Some level of greenhouse gas is necessary to keep the earth temperate enough for human, animal, and plant life to exist. (2010, p.53) Greenhouse gasses stay in our atmosphere for decades. (p.57) Clouds, trees, plants, snow, ice, and water also act to trap or radiate heat from the sun. Rising levels of carbon dioxide can melt ice sheets in our poles and raise the level of seas around the globe. It is just a matter of how fast and how high these things are changing due to increases in our levels of carbon dioxide. (p.63) Changes in ice and snow patterns, and earlier warmer temps, over the more recent years have been positively linked to the increases in wildfires and increase in moisture coming back to the earth in the form of floods, hurricanes, etc.., making this an endless circle of devastation that we desperately need to get a handle on. (p.79) Understanding the complexity of all things that can influence climate change and what we can do about it is not an easy process or prospect for the lay person. The opposite side of this environmental coin is that plants and trees grow faster in environments where there is more carbon dioxide, from a warmer planet, than otherwise and these increases in growth, in turn, help feed our people and collect up more greenhouse gasses lessening the effects of global warming. (p.96)

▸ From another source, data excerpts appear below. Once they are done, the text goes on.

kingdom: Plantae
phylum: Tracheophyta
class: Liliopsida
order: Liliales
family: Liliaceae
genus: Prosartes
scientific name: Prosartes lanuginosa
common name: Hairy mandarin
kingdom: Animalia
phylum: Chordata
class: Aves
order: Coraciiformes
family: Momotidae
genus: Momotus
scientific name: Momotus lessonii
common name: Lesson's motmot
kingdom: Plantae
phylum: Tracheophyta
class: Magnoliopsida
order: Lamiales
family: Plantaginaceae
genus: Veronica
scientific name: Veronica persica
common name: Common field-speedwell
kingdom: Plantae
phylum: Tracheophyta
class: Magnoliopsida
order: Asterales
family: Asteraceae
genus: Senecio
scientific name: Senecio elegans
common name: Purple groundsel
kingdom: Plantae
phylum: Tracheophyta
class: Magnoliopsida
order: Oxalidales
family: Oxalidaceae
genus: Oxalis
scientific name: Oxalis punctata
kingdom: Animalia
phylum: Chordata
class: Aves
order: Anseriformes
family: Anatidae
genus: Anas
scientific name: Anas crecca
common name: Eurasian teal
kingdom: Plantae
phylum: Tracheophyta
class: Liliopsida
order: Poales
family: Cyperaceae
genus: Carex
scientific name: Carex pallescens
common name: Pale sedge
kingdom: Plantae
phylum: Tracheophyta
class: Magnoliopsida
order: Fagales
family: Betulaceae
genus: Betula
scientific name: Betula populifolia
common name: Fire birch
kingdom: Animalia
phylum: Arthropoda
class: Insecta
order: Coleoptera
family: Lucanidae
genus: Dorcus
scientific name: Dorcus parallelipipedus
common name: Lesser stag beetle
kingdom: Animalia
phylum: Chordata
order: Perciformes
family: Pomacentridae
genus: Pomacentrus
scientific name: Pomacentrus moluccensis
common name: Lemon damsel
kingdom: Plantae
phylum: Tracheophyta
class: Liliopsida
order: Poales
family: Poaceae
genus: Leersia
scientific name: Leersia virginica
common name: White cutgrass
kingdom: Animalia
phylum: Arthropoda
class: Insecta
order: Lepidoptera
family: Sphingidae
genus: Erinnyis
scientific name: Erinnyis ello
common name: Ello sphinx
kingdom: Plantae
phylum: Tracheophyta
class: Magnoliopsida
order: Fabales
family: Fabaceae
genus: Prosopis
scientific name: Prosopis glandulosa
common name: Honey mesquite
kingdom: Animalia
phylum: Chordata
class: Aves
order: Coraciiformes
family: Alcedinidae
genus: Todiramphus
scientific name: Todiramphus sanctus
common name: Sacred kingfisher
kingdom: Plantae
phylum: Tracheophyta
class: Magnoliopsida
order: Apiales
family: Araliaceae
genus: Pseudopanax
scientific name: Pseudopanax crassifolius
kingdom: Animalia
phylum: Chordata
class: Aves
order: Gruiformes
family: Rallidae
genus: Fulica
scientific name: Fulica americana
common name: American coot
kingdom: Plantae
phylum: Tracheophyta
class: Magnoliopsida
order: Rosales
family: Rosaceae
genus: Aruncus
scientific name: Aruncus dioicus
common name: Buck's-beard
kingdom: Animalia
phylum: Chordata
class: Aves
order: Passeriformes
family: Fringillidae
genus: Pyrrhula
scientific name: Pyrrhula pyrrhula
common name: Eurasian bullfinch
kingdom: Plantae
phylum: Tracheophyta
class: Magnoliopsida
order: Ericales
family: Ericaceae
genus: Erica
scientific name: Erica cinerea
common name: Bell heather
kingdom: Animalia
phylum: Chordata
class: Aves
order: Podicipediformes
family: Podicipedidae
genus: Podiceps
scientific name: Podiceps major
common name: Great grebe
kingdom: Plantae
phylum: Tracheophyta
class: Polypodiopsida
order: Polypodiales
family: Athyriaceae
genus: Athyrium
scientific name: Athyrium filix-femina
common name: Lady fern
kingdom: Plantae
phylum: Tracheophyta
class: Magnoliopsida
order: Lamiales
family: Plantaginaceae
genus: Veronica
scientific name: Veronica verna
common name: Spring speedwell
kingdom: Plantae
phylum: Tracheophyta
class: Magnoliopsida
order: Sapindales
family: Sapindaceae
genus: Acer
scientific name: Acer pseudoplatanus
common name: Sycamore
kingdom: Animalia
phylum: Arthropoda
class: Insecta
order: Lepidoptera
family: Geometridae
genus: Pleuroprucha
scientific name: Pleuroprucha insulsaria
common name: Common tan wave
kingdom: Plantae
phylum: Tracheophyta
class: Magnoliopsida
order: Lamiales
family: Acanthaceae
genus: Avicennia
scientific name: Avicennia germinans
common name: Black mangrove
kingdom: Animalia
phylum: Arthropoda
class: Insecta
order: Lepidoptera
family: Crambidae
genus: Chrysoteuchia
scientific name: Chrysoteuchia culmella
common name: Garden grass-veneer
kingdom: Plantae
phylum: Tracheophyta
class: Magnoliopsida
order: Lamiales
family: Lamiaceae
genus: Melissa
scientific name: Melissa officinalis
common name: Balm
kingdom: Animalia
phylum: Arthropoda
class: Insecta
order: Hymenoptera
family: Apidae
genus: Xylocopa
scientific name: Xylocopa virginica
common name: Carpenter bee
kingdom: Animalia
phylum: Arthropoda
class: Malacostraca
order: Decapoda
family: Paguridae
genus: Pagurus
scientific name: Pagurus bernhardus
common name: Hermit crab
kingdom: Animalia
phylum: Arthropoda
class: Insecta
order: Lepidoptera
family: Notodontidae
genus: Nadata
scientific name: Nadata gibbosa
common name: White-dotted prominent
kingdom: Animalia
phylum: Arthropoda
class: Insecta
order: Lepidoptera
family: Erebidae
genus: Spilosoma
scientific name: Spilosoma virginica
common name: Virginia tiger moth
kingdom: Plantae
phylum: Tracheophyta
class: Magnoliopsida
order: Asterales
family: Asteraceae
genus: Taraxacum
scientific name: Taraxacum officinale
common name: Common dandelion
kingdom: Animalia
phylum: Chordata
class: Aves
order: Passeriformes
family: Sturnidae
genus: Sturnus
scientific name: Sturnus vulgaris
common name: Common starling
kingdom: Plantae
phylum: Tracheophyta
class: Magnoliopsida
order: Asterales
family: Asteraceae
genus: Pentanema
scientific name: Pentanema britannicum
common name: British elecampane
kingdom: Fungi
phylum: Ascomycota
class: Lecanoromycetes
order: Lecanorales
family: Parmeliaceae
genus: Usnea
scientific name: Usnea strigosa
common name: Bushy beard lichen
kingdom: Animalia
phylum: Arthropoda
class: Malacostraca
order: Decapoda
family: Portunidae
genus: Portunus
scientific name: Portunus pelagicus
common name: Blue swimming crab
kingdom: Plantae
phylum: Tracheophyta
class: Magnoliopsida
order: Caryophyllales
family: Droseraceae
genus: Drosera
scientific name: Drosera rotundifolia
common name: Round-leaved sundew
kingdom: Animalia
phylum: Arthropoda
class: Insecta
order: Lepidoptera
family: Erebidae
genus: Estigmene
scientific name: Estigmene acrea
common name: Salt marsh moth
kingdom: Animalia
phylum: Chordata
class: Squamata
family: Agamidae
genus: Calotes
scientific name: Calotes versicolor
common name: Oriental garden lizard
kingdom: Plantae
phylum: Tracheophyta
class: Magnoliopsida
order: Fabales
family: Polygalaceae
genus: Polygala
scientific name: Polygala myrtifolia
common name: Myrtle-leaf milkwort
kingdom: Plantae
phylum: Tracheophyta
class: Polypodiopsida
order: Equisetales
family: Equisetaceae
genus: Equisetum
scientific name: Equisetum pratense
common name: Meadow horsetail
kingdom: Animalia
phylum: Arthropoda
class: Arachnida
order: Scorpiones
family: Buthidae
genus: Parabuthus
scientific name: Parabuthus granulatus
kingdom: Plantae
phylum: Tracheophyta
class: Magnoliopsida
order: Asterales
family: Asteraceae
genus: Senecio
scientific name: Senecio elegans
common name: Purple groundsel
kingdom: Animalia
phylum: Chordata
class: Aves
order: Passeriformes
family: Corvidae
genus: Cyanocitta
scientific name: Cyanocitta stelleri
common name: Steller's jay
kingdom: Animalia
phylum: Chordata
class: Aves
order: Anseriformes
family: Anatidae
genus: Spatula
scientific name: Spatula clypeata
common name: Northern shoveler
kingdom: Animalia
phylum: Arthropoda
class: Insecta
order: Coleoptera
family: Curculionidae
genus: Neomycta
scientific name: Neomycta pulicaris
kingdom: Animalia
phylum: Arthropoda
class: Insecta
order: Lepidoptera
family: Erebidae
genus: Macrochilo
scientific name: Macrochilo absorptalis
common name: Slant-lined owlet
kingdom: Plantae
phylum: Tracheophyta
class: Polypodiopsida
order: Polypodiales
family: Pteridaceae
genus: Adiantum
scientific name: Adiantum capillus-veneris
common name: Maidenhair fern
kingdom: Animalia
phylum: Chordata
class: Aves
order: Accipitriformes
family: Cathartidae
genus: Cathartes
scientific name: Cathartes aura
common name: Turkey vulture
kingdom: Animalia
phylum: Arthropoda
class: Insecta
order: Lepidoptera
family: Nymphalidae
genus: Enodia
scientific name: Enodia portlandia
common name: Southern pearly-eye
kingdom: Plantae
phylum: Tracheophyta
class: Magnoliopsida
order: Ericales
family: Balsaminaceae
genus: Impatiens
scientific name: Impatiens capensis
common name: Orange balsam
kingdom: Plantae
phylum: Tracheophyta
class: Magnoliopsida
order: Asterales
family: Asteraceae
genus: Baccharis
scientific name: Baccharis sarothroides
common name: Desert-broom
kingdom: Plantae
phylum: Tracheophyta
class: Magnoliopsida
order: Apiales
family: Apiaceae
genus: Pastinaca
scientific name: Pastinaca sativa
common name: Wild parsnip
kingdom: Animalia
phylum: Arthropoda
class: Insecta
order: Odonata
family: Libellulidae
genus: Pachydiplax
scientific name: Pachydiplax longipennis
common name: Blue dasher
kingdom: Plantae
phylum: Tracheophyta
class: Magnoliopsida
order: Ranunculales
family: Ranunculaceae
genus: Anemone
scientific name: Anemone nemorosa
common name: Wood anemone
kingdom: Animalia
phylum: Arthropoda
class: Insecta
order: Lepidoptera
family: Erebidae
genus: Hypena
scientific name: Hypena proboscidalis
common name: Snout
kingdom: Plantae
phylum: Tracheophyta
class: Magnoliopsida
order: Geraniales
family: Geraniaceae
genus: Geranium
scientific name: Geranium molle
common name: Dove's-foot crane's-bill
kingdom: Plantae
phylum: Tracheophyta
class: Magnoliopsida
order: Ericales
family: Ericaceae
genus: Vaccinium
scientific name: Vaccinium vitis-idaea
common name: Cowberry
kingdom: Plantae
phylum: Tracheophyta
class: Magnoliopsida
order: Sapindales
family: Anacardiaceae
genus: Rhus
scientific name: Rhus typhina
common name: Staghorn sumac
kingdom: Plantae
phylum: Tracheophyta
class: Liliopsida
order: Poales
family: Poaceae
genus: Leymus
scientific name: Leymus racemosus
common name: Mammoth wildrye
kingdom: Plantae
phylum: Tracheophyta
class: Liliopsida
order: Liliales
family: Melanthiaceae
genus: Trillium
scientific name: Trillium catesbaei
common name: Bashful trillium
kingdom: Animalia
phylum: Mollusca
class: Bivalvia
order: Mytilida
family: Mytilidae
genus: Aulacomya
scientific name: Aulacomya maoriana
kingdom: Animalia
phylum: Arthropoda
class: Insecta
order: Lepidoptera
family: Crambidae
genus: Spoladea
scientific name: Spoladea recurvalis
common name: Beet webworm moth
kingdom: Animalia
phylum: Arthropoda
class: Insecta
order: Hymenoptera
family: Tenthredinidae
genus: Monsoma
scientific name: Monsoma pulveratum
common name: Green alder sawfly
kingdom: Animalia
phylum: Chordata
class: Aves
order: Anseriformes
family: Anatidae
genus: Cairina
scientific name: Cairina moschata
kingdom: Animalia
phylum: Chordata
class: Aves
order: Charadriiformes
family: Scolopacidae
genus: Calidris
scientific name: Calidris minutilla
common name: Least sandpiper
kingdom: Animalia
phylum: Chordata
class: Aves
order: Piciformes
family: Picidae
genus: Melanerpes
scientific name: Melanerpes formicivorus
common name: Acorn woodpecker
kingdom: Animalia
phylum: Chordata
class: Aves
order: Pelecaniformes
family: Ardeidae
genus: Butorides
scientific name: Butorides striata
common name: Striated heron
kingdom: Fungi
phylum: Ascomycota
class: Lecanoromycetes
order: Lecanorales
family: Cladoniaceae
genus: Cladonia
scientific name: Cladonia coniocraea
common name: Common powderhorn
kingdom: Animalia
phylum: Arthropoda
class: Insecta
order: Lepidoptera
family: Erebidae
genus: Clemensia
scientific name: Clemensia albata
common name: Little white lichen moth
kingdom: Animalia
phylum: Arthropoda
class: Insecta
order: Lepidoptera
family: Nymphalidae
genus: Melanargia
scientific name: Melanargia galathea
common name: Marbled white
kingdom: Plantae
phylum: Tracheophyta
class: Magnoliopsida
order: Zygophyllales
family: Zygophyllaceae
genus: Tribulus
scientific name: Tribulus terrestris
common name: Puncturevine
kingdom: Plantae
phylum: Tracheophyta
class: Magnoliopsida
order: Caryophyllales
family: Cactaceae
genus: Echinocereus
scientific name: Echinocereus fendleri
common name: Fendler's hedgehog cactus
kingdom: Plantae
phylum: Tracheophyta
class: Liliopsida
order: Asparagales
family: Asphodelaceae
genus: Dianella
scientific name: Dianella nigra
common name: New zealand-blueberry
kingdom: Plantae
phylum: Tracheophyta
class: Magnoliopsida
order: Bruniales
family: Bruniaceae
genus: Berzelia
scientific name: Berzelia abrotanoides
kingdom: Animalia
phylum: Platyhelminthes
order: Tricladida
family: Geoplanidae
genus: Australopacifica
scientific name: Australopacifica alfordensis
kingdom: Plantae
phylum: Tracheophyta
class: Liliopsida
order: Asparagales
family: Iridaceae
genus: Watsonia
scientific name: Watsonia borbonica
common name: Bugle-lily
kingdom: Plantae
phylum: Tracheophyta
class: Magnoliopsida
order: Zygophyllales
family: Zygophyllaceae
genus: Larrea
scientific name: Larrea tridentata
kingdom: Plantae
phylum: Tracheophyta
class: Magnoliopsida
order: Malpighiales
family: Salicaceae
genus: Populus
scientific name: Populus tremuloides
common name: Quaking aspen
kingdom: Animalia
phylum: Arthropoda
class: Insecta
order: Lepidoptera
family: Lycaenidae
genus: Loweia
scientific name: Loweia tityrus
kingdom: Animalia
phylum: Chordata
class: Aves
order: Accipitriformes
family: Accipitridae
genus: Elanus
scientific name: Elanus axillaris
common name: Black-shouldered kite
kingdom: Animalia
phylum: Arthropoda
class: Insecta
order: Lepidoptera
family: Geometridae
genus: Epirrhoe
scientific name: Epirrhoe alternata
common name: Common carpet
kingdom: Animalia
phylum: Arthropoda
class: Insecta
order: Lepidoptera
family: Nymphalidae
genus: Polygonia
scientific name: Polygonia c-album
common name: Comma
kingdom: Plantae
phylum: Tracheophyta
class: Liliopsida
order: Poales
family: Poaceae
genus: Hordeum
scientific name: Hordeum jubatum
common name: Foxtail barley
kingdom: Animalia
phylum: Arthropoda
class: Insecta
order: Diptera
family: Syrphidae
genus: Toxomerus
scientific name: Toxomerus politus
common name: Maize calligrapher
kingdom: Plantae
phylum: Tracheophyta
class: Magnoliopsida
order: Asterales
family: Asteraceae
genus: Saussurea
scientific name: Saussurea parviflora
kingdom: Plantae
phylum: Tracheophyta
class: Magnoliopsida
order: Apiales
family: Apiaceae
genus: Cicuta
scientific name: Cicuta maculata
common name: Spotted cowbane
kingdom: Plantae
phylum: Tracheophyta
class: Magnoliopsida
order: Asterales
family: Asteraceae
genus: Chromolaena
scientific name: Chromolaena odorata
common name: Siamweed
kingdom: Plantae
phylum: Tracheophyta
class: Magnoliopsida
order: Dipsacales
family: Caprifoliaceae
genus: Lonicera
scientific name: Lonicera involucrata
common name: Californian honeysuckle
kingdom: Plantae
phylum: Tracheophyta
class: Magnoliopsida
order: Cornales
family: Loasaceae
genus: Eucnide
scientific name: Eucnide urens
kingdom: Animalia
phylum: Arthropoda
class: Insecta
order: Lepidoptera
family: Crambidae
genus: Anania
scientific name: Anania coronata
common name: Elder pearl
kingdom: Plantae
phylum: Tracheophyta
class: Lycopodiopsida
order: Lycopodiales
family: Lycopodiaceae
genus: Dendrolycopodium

I found the topics covered in this book compelling to read. It was a learning progression that I truly enjoyed. While I believe the target audience for this particular book is more doctoral level persons or persons affiliated with the science of global climate phenomena I think there is something contained therein that all can learn from. I highly recommend it as a text for any academic programs closely aligned with this subject. Thank you Dr. Lenart for a very well written and researched read that is certain to keep the dialogue of climate change open and growing around the world.